[Extracted records]:
※
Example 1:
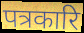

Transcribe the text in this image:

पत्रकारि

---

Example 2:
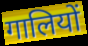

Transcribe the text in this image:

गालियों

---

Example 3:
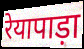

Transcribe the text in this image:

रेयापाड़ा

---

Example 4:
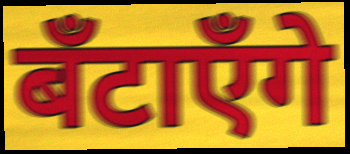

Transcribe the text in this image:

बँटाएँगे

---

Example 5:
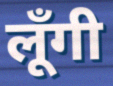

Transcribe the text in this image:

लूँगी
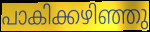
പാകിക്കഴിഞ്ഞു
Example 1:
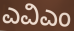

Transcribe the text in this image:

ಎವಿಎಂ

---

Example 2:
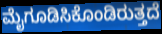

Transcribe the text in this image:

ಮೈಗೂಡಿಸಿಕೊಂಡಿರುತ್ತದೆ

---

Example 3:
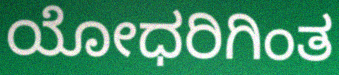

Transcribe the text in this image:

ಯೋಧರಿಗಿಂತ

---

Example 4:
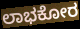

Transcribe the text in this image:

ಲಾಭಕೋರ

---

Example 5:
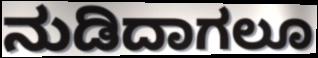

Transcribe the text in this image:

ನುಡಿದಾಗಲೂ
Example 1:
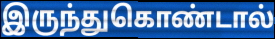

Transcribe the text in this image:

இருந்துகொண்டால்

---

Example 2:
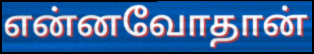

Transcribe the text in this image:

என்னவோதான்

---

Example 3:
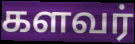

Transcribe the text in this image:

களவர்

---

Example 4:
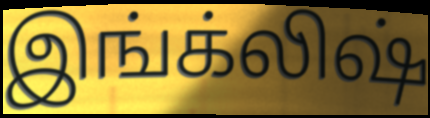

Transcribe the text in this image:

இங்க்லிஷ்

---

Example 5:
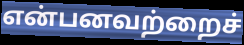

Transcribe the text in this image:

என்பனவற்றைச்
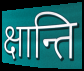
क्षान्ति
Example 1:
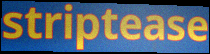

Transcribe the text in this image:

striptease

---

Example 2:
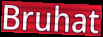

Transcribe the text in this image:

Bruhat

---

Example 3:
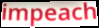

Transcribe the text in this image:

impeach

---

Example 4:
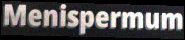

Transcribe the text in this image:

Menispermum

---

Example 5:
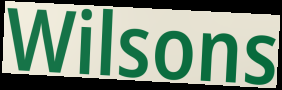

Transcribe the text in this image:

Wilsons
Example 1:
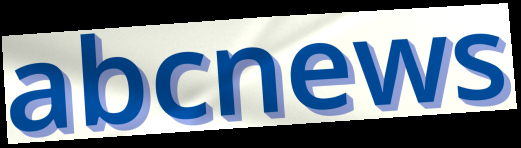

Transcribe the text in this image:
※
[PROBLEM DESCRIPTION]: Every record above needs to be repeated exactly; pictures are to be left out.

[ANSWER SECTION]:
Example 1:

Transcribe the text in this image:

पत्रकारि

---

Example 2:

Transcribe the text in this image:

गालियों

---

Example 3:

Transcribe the text in this image:

रेयापाड़ा

---

Example 4:

Transcribe the text in this image:

बँटाएँगे

---

Example 5:

Transcribe the text in this image:

लूँगी
പാകിക്കഴിഞ്ഞു
Example 1:

Transcribe the text in this image:

ಎವಿಎಂ

---

Example 2:

Transcribe the text in this image:

ಮೈಗೂಡಿಸಿಕೊಂಡಿರುತ್ತದೆ

---

Example 3:

Transcribe the text in this image:

ಯೋಧರಿಗಿಂತ

---

Example 4:

Transcribe the text in this image:

ಲಾಭಕೋರ

---

Example 5:

Transcribe the text in this image:

ನುಡಿದಾಗಲೂ
Example 1:

Transcribe the text in this image:

இருந்துகொண்டால்

---

Example 2:

Transcribe the text in this image:

என்னவோதான்

---

Example 3:

Transcribe the text in this image:

களவர்

---

Example 4:

Transcribe the text in this image:

இங்க்லிஷ்

---

Example 5:

Transcribe the text in this image:

என்பனவற்றைச்
क्षान्ति
Example 1:

Transcribe the text in this image:

striptease

---

Example 2:

Transcribe the text in this image:

Bruhat

---

Example 3:

Transcribe the text in this image:

impeach

---

Example 4:

Transcribe the text in this image:

Menispermum

---

Example 5:

Transcribe the text in this image:

Wilsons
Example 1:

Transcribe the text in this image:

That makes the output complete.